Ash- thank you. I hope we don't need to come back to you and that the screws Roger mentioned have a head on ours and can be unscrewed.

Thanks again both,

G


----------



## Roger7webster (Oct 10, 2006)

Sorry I should have said " look on the inside" The screws are 3mm pozi drive


----------



## SwiftGroup (Jun 27, 2007)

Hi Grizzly,

Roger7webster's advice is quite accurate.

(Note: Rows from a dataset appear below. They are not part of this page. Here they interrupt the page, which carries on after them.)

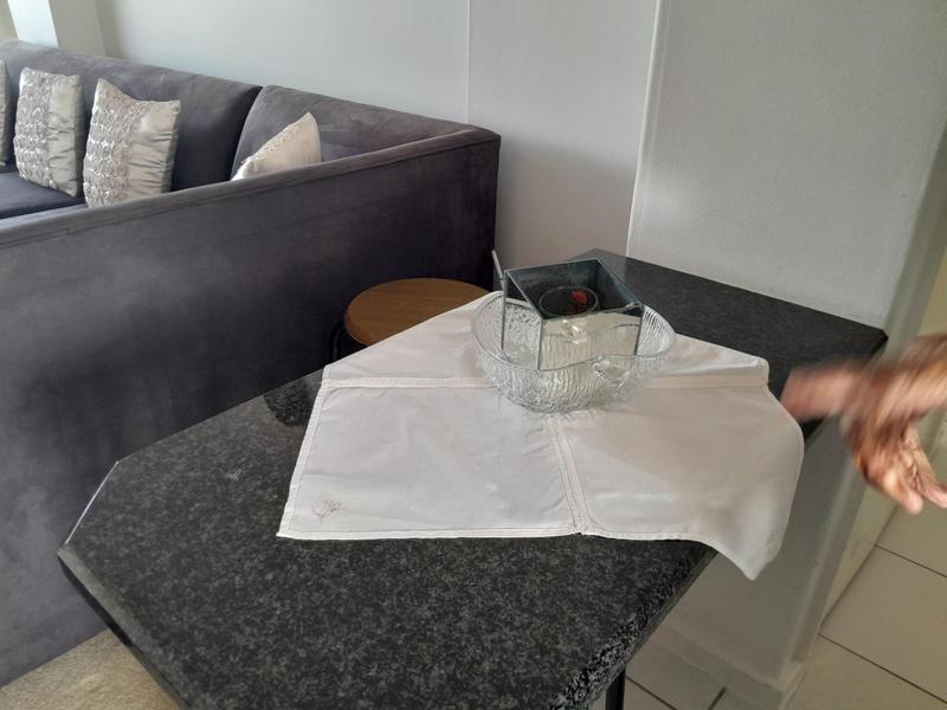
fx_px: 711
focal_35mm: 26
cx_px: 474
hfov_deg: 67.3
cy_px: 355
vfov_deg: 53.1
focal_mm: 3.98
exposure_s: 1/60
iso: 200
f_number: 1.8
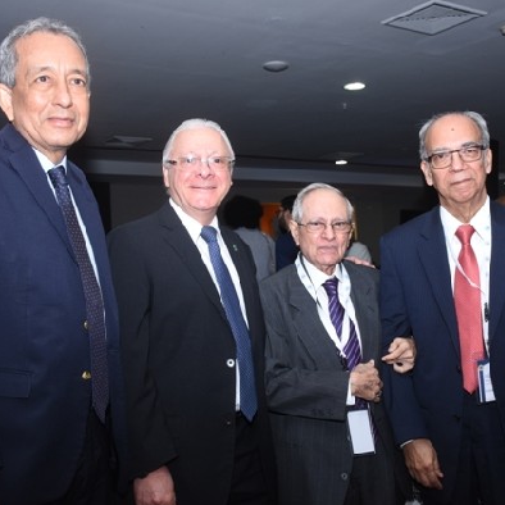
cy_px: 254
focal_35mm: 45
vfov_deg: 37.8
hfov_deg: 37.8
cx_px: 277
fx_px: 737
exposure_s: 1/60
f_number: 5.6
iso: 400
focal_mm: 23
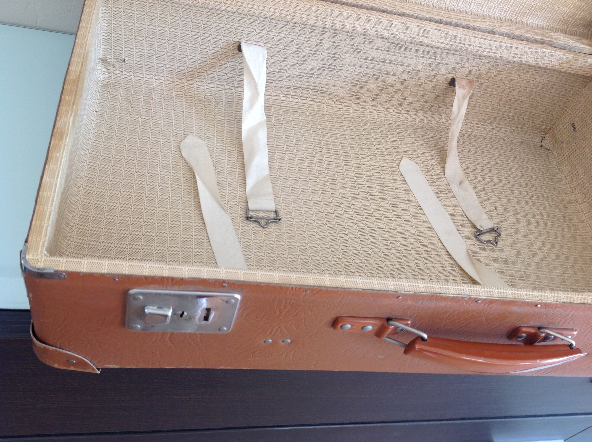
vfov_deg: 40.6
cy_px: 221
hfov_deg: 52.7
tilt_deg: -47.4
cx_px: 296
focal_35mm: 35
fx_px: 598
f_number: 2.4
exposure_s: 1/20
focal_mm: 4.28
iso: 50
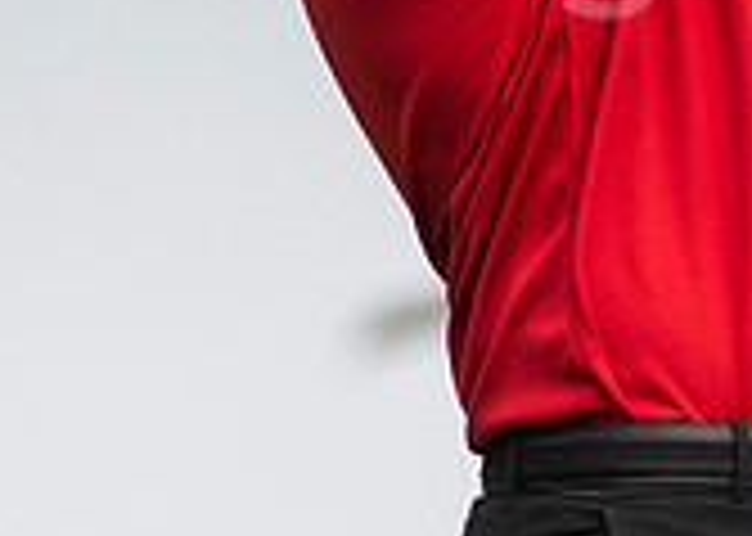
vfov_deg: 0.6
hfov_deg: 0.9
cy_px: -666
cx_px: 720
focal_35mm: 2223
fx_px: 47439
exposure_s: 1/4000
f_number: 4
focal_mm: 300
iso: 640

The plastic drawer in the E520 should be fixed to the runners by two pozi head screws - one each side . They may be on the outside screwed through the runner into the plastic drawer section especially when a cutlery drawer is fitted or on some they are on the inside of the plastic drawer, but this is more likely when no cutlery tray is present. If these screws are removed the drawer should slide forward off the runners.

Hope this helps 

Dave


----------



## Grizzly (May 9, 2005)

Thanks both. We've not been back to the van yet but will let you know.

G


----------



## safariboy (May 1, 2005)

SwiftGroup said:


> Hi Grizzly,
> 
> Roger7webster's advice is quite accurate.
> 
> ...


Firstly thanks to all who have tried to help.
The screws heads are inside the drawer and the drawer cannot come out so they are totally inaccessible. There are two screws at the back of the unit holding the stationary drawer rails in place. I have removed them and expected the whole unit to come out.
No such luck, however the drawer now moves much further out and so the main point of the operation has been successful. I am beginning to think that our limited drawer opening was a fault caused by an incorrectly fitted screw and not a feature!


----------